▸ Problem
The entries are to be written out again with no differences.

▸ Supplied data
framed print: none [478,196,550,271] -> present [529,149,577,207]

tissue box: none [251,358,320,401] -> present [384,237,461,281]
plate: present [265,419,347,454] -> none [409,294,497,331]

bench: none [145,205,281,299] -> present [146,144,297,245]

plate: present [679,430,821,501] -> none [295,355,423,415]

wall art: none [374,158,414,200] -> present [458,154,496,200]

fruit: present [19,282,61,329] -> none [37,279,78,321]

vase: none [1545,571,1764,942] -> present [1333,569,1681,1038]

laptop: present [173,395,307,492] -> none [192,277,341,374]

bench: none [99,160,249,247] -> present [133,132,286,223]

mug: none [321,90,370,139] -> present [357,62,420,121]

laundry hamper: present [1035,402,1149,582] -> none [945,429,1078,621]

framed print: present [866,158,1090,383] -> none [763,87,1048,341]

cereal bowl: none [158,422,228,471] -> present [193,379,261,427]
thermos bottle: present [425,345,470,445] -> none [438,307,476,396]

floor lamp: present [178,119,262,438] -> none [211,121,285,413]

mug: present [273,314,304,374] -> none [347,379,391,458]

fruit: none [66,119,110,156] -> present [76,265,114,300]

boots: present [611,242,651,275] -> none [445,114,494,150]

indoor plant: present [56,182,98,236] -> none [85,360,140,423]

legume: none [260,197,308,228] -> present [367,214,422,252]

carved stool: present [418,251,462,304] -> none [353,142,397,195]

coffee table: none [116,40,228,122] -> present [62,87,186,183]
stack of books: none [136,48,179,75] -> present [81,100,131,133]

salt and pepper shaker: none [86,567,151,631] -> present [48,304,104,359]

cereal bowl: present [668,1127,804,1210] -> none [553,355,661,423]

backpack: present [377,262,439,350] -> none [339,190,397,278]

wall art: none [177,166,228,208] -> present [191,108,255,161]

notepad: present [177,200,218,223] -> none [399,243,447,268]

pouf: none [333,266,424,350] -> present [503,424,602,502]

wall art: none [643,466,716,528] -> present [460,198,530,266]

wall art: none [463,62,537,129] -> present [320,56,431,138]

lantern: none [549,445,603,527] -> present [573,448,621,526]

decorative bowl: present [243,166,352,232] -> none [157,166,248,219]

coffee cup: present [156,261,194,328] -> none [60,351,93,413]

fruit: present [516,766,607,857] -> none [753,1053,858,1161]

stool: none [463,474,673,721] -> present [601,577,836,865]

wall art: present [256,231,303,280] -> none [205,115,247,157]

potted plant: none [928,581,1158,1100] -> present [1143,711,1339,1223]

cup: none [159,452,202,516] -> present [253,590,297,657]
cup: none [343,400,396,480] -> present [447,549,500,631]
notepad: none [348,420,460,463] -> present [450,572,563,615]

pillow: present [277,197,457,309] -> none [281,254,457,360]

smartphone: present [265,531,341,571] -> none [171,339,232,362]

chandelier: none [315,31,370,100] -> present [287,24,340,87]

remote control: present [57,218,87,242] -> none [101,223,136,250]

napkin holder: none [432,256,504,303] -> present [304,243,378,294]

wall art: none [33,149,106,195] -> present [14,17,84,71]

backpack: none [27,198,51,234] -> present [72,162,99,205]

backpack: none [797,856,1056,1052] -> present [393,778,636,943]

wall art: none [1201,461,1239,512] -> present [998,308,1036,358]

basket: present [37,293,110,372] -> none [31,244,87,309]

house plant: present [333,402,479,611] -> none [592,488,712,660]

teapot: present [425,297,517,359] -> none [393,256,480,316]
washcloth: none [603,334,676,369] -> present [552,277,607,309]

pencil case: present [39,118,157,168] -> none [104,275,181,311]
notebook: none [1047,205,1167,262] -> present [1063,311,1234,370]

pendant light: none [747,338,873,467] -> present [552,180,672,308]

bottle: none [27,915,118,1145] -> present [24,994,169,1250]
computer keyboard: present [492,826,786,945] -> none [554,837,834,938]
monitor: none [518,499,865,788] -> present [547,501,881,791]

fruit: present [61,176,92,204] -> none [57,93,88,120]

▸ Written response
framed print: none [478,196,550,271] -> present [529,149,577,207]

tissue box: none [251,358,320,401] -> present [384,237,461,281]
plate: present [265,419,347,454] -> none [409,294,497,331]

bench: none [145,205,281,299] -> present [146,144,297,245]

plate: present [679,430,821,501] -> none [295,355,423,415]

wall art: none [374,158,414,200] -> present [458,154,496,200]

fruit: present [19,282,61,329] -> none [37,279,78,321]

vase: none [1545,571,1764,942] -> present [1333,569,1681,1038]

laptop: present [173,395,307,492] -> none [192,277,341,374]

bench: none [99,160,249,247] -> present [133,132,286,223]

mug: none [321,90,370,139] -> present [357,62,420,121]

laundry hamper: present [1035,402,1149,582] -> none [945,429,1078,621]

framed print: present [866,158,1090,383] -> none [763,87,1048,341]

cereal bowl: none [158,422,228,471] -> present [193,379,261,427]
thermos bottle: present [425,345,470,445] -> none [438,307,476,396]

floor lamp: present [178,119,262,438] -> none [211,121,285,413]

mug: present [273,314,304,374] -> none [347,379,391,458]

fruit: none [66,119,110,156] -> present [76,265,114,300]

boots: present [611,242,651,275] -> none [445,114,494,150]

indoor plant: present [56,182,98,236] -> none [85,360,140,423]

legume: none [260,197,308,228] -> present [367,214,422,252]

carved stool: present [418,251,462,304] -> none [353,142,397,195]

coffee table: none [116,40,228,122] -> present [62,87,186,183]
stack of books: none [136,48,179,75] -> present [81,100,131,133]

salt and pepper shaker: none [86,567,151,631] -> present [48,304,104,359]

cereal bowl: present [668,1127,804,1210] -> none [553,355,661,423]

backpack: present [377,262,439,350] -> none [339,190,397,278]

wall art: none [177,166,228,208] -> present [191,108,255,161]

notepad: present [177,200,218,223] -> none [399,243,447,268]

pouf: none [333,266,424,350] -> present [503,424,602,502]

wall art: none [643,466,716,528] -> present [460,198,530,266]

wall art: none [463,62,537,129] -> present [320,56,431,138]

lantern: none [549,445,603,527] -> present [573,448,621,526]

decorative bowl: present [243,166,352,232] -> none [157,166,248,219]

coffee cup: present [156,261,194,328] -> none [60,351,93,413]

fruit: present [516,766,607,857] -> none [753,1053,858,1161]

stool: none [463,474,673,721] -> present [601,577,836,865]

wall art: present [256,231,303,280] -> none [205,115,247,157]

potted plant: none [928,581,1158,1100] -> present [1143,711,1339,1223]

cup: none [159,452,202,516] -> present [253,590,297,657]
cup: none [343,400,396,480] -> present [447,549,500,631]
notepad: none [348,420,460,463] -> present [450,572,563,615]

pillow: present [277,197,457,309] -> none [281,254,457,360]

smartphone: present [265,531,341,571] -> none [171,339,232,362]

chandelier: none [315,31,370,100] -> present [287,24,340,87]

remote control: present [57,218,87,242] -> none [101,223,136,250]

napkin holder: none [432,256,504,303] -> present [304,243,378,294]

wall art: none [33,149,106,195] -> present [14,17,84,71]

backpack: none [27,198,51,234] -> present [72,162,99,205]

backpack: none [797,856,1056,1052] -> present [393,778,636,943]

wall art: none [1201,461,1239,512] -> present [998,308,1036,358]

basket: present [37,293,110,372] -> none [31,244,87,309]

house plant: present [333,402,479,611] -> none [592,488,712,660]

teapot: present [425,297,517,359] -> none [393,256,480,316]
washcloth: none [603,334,676,369] -> present [552,277,607,309]

pencil case: present [39,118,157,168] -> none [104,275,181,311]
notebook: none [1047,205,1167,262] -> present [1063,311,1234,370]

pendant light: none [747,338,873,467] -> present [552,180,672,308]

bottle: none [27,915,118,1145] -> present [24,994,169,1250]
computer keyboard: present [492,826,786,945] -> none [554,837,834,938]
monitor: none [518,499,865,788] -> present [547,501,881,791]

fruit: present [61,176,92,204] -> none [57,93,88,120]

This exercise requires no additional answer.